** Opening Available data block **

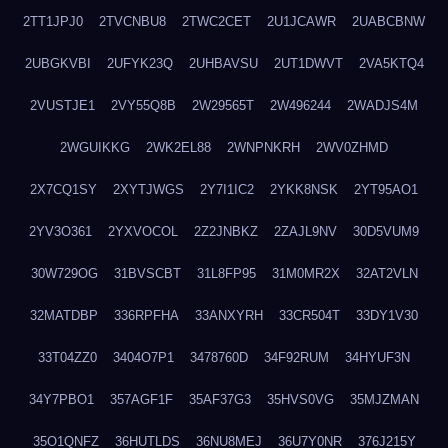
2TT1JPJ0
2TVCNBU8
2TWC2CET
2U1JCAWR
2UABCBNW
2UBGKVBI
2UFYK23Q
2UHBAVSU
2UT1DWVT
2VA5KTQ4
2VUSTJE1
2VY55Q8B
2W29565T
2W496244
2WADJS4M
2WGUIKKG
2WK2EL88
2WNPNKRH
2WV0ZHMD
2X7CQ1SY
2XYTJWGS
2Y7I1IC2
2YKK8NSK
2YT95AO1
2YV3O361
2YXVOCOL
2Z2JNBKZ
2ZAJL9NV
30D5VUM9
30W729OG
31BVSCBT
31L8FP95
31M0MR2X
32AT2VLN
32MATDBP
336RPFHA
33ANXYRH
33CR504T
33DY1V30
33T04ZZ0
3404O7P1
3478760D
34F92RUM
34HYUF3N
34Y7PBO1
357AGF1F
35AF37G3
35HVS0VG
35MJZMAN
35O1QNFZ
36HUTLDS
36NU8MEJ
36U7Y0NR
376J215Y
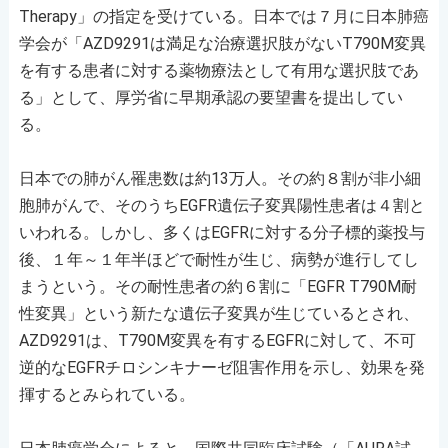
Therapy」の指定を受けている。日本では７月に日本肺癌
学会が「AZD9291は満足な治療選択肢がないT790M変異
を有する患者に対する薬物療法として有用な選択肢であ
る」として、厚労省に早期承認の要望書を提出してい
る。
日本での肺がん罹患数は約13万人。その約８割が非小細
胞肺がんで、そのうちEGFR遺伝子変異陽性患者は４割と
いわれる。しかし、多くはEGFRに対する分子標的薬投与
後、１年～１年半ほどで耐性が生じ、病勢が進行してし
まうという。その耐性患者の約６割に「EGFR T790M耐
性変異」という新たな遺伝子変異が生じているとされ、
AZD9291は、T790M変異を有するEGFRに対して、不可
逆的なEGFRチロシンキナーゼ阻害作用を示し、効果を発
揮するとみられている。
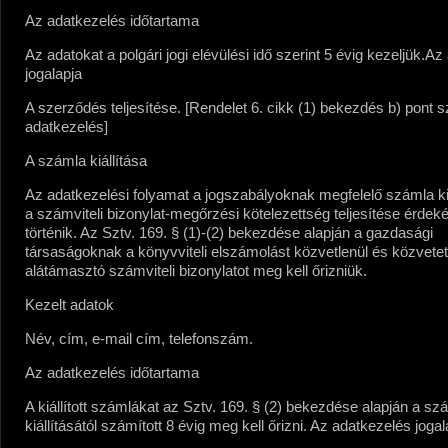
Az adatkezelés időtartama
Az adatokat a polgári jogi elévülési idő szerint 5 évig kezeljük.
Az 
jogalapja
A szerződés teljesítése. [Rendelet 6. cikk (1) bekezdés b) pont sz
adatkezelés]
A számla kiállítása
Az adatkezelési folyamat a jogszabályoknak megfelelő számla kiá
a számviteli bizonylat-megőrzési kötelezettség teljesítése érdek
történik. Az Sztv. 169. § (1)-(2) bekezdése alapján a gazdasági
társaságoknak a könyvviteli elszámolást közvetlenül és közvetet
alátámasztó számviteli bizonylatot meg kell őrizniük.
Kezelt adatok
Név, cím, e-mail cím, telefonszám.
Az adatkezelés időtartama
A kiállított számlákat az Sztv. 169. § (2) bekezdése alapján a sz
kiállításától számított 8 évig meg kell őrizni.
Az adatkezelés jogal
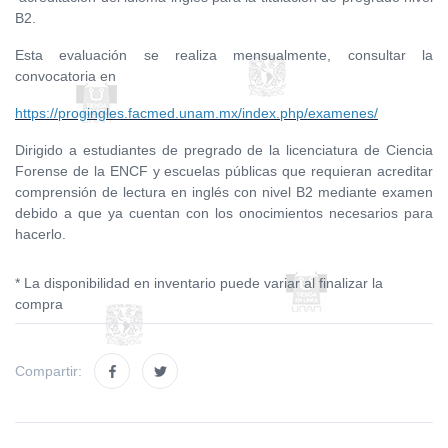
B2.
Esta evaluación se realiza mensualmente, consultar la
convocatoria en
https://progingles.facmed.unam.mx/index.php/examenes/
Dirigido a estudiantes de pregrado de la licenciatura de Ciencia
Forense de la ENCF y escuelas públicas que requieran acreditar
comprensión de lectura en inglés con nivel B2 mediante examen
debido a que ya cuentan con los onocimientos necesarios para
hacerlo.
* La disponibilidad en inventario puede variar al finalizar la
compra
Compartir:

** Closing Available data block **

The exact lines from the one containing "https://progingles.facmed.unam.mx/index.php/examenes/" through the end of the listing above are the expected output; include nothing else.

Task output:
https://progingles.facmed.unam.mx/index.php/examenes/
Dirigido a estudiantes de pregrado de la licenciatura de Ciencia
Forense de la ENCF y escuelas públicas que requieran acreditar
comprensión de lectura en inglés con nivel B2 mediante examen
debido a que ya cuentan con los onocimientos necesarios para
hacerlo.
* La disponibilidad en inventario puede variar al finalizar la
compra
Compartir:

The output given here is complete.